Congratulations and thank you Tom for the magnificent contribution your work has given us and you have inspired us to continue to develop studies in ants, butterflies and spiders.
Following the arrival of three Lowland Tapir Tapirus terrestris at REGUA last January, a further two males and a female named Jupiter, Valente and Flora arrived at REGUA in Guapiaçu as part of the continued Tapir reintroduction programme at REGUA on Sunday June 10th. Sadly, we sustained the loss of the large adult male from pneumonia in March so these three new individuals were a most welcome addition to the remaining population, a mother and adolescent tapir who are very well.
This reintroduction project has been carried out in partnership with Professor Fernando Fernandez, Maron Galliez and Joanna of the Federal University of Rio de Janeiro (UFRJ) and approved by the Rio de Janeiro State Environmental Department (INEA) as well ICMBio.
The tapirs arrived after a tiring 24 hour trip of over 1,000 km from the Klabin conservation project in Northern Paraná State. They were transported in their travelling cases but had behaved admirably and arrived quite calm.
Following much local interest, the cases were promptly taken to be unloaded and released in their two and a half acre quarantine pen created especially for them within a secluded part of the wetlands. The quarantine area has a small pond in which to play and enjoy.
Lowland Tapir has been extinct in the state of Rio de Janeiro for over 100 years and the arrival of these animals at REGUA represents the very first reintroduction of its kind in Rio de Janeiro state. REGUA starting reforesting lowlands in 2005 with the support of the World Land Trust and in 2005 created RPPN status which protects these restored forests for the future.
Lowland forest has virtually been eliminated in the State and REGUA’s protected area of 300 hectare Atlantic Rainforest adjacent to the enormous Três Picos State Park looked a very attractive area that could guarantee sufficient habitat for the species.
Being herbivores, tapirs consume all the fruit they can find on the forest floor. Feeding on fruit and walking large distances in the forests, they are regarded as the ‘gardeners of the forests’. The UFRJ team understood the need for reintroductions as a means to learn more about this species and their adaptability whilst REGUA wants the animals to spread tree species, increasing forest diversity and ensuring its resilience on the long term. Likewise, captive breeding programmes are only too delighted to support such well conducted release programmes as it provides the justification for breeding these lovely animals in captivity.

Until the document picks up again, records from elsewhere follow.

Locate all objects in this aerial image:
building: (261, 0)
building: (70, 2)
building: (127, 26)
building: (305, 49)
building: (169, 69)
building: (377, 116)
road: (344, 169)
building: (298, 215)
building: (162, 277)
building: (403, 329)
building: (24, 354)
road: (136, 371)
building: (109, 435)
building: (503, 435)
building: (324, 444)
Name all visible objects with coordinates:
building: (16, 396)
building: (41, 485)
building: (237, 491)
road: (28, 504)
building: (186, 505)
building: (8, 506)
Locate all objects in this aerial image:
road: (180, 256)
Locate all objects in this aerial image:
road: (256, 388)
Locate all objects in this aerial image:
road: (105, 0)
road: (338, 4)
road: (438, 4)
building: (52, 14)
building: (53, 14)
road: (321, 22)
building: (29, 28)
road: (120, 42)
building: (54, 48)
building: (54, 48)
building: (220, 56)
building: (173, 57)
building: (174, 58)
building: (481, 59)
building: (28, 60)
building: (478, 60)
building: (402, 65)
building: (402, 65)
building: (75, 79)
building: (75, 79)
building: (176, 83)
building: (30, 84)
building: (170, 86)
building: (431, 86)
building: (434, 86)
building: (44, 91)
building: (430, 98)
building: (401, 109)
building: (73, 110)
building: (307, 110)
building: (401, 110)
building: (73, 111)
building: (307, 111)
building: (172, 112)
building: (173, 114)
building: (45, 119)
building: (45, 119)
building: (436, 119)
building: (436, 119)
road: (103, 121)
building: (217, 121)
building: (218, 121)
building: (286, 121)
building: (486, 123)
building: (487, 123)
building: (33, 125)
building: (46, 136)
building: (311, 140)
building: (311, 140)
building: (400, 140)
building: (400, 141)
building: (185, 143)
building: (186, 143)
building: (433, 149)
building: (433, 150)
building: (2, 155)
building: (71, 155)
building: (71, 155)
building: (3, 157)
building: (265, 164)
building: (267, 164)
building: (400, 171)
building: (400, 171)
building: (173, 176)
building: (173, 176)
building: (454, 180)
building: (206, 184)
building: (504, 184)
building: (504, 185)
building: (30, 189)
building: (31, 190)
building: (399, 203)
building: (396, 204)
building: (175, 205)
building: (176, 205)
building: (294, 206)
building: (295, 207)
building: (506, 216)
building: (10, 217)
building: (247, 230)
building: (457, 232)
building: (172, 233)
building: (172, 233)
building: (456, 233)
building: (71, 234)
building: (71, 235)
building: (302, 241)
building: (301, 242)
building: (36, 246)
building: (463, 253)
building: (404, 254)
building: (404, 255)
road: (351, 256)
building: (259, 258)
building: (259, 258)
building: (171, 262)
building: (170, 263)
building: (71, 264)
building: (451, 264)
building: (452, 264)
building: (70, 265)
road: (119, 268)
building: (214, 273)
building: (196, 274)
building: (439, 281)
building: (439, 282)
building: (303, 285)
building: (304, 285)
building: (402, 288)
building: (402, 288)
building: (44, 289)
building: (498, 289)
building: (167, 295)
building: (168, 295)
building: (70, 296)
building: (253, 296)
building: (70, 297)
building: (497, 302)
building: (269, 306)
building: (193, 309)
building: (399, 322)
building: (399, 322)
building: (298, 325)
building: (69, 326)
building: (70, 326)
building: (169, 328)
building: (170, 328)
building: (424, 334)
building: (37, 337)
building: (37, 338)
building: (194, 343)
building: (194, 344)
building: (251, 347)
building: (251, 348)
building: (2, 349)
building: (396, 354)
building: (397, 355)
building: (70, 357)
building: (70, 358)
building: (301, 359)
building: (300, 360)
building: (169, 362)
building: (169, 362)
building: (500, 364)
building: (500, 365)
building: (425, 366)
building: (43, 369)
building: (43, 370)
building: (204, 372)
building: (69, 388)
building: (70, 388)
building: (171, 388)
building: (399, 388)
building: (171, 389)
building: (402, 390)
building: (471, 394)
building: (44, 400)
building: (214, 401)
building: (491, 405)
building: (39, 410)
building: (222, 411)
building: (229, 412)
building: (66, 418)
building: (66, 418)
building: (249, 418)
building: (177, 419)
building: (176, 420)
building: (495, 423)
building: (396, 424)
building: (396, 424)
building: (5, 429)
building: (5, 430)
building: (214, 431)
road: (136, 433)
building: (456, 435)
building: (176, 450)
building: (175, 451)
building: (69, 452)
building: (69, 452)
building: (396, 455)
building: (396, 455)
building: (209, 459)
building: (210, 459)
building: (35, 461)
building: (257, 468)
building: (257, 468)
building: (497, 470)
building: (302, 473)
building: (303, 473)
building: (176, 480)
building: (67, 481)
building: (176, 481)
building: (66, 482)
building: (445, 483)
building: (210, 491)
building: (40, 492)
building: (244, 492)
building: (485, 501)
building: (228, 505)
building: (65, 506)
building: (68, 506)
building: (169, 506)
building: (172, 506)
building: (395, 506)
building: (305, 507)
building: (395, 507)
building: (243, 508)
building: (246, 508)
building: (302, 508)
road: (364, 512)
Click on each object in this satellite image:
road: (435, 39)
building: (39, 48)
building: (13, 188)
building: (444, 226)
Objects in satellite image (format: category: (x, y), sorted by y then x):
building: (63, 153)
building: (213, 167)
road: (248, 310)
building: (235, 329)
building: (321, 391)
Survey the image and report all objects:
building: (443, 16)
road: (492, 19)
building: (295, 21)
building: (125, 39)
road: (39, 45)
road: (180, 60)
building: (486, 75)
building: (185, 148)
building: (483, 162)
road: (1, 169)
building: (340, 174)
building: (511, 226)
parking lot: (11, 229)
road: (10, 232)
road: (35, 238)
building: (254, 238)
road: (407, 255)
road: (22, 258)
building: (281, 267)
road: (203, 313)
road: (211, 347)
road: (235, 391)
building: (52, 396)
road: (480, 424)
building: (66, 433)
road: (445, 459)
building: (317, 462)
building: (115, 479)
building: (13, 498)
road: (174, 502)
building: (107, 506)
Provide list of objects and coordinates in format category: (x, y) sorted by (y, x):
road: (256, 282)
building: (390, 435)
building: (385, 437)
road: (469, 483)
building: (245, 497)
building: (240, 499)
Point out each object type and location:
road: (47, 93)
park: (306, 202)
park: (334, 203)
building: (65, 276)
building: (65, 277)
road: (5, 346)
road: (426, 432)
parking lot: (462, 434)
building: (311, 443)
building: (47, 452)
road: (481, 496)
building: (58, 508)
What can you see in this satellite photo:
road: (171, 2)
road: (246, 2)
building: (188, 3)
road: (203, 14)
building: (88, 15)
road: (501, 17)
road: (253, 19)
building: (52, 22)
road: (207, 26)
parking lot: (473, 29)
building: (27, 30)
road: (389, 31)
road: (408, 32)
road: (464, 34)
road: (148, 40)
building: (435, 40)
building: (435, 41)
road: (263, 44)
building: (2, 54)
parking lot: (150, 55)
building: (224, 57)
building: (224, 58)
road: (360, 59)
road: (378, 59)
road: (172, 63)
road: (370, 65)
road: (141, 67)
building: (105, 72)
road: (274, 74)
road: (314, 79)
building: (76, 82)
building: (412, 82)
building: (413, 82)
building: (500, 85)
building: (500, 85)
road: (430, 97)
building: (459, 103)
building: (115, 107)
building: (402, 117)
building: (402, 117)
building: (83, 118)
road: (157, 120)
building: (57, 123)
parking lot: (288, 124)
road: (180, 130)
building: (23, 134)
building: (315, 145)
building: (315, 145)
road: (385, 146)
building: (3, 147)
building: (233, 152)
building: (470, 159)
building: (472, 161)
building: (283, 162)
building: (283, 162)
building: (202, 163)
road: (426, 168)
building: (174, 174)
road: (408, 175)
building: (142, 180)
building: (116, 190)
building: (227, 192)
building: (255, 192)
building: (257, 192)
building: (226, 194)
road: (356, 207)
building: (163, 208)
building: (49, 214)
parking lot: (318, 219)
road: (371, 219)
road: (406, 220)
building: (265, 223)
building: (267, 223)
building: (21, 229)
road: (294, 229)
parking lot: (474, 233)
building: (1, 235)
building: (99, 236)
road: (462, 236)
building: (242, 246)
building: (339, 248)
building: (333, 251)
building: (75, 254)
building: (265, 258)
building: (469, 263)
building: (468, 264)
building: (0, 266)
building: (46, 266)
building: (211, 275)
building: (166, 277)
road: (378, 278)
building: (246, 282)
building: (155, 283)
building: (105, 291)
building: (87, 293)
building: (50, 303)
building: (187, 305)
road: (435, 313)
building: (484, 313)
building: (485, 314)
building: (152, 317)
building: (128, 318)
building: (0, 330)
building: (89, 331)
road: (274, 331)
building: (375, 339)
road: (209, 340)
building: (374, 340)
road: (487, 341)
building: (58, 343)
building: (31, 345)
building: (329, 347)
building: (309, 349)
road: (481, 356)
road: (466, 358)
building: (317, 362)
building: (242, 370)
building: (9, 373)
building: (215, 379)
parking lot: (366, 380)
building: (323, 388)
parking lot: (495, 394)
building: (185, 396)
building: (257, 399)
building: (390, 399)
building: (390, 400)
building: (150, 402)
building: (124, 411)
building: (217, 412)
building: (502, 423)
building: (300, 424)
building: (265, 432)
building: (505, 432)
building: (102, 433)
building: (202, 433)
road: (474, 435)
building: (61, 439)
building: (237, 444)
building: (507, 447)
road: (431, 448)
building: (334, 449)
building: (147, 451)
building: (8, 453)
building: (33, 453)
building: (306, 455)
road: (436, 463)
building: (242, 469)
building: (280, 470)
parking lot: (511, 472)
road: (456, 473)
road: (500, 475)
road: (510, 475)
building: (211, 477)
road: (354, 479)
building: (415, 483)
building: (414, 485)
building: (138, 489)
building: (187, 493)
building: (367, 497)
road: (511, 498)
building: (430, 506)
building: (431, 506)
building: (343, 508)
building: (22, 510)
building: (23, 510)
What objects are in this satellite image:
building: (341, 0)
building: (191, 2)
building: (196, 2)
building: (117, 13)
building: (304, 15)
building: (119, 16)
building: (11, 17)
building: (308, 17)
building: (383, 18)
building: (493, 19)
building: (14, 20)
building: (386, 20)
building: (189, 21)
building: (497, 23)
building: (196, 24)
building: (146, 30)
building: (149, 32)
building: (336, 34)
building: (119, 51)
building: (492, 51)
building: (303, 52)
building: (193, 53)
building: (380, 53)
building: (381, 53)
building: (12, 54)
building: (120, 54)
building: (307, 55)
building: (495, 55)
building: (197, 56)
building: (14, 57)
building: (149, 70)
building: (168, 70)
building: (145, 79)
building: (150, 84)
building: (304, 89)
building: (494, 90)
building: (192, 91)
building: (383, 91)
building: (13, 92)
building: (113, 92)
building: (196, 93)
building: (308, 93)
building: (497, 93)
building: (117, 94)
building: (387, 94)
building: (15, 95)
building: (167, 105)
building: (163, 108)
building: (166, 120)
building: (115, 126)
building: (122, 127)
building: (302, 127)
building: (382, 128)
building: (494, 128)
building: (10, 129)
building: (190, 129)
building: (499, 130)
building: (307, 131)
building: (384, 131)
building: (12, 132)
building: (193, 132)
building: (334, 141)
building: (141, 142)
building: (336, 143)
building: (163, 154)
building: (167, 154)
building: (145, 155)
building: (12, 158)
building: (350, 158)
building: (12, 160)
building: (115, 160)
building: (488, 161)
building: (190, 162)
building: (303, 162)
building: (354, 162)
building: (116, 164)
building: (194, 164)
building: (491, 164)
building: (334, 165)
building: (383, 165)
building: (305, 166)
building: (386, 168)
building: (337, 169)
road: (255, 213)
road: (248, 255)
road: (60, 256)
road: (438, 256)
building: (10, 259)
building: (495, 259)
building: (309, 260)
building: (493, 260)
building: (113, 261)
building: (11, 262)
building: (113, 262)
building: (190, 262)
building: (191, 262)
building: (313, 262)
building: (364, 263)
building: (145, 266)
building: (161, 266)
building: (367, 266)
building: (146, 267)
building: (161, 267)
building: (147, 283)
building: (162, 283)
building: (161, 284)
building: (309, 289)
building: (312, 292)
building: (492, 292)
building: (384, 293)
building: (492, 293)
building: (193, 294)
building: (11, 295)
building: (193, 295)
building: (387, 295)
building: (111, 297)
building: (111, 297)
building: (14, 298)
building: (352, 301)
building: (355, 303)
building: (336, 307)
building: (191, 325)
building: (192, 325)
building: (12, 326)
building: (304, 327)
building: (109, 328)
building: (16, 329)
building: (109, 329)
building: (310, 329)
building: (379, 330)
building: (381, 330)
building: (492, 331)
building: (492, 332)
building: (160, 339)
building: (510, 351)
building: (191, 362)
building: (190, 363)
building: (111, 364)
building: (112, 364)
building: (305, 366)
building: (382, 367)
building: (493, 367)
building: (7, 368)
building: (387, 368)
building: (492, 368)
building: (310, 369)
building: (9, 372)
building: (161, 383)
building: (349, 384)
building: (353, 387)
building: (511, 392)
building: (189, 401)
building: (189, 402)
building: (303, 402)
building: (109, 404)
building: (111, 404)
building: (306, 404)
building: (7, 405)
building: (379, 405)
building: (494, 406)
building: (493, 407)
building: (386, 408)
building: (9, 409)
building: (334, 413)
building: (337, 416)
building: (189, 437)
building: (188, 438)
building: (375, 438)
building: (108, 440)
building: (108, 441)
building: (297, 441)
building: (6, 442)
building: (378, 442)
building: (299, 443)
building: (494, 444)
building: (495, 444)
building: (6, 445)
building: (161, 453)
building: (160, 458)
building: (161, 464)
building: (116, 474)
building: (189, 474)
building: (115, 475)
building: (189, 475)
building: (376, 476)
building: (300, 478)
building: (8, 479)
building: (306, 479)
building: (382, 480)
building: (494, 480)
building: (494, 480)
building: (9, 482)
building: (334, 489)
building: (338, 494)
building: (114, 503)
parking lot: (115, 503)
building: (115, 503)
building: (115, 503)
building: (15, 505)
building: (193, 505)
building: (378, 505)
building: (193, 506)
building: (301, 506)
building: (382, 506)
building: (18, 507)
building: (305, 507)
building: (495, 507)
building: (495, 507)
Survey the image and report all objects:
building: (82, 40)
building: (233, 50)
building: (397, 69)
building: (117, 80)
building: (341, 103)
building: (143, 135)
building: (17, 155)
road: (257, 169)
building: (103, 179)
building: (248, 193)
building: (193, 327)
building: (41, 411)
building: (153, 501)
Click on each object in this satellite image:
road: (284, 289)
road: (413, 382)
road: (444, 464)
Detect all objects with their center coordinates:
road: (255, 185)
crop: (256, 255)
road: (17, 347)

Until their supported release, and like their predecessors Eva and Flokinho the three tapirs will enjoy a diet of fruit and vegetables, up to 8 kilogram per animal per day together with dried maize, to keep them well nourished. Professors Maron and Joanna will keep their eye on them ensuring that the radio collars are not bothering them and they like their diet. After their release they will find fruit and maize nearby, but like most native animals they will probably prefer to roam and return to the solitary lives they enjoy.
Their release will provide valuable information as to their wanderings and habitat preferences, but there are already camera traps in the pen to check on their nocturnal behaviour and later more will be placed in the forest.
Exciting times ahead for our tapirs and for our biologists!!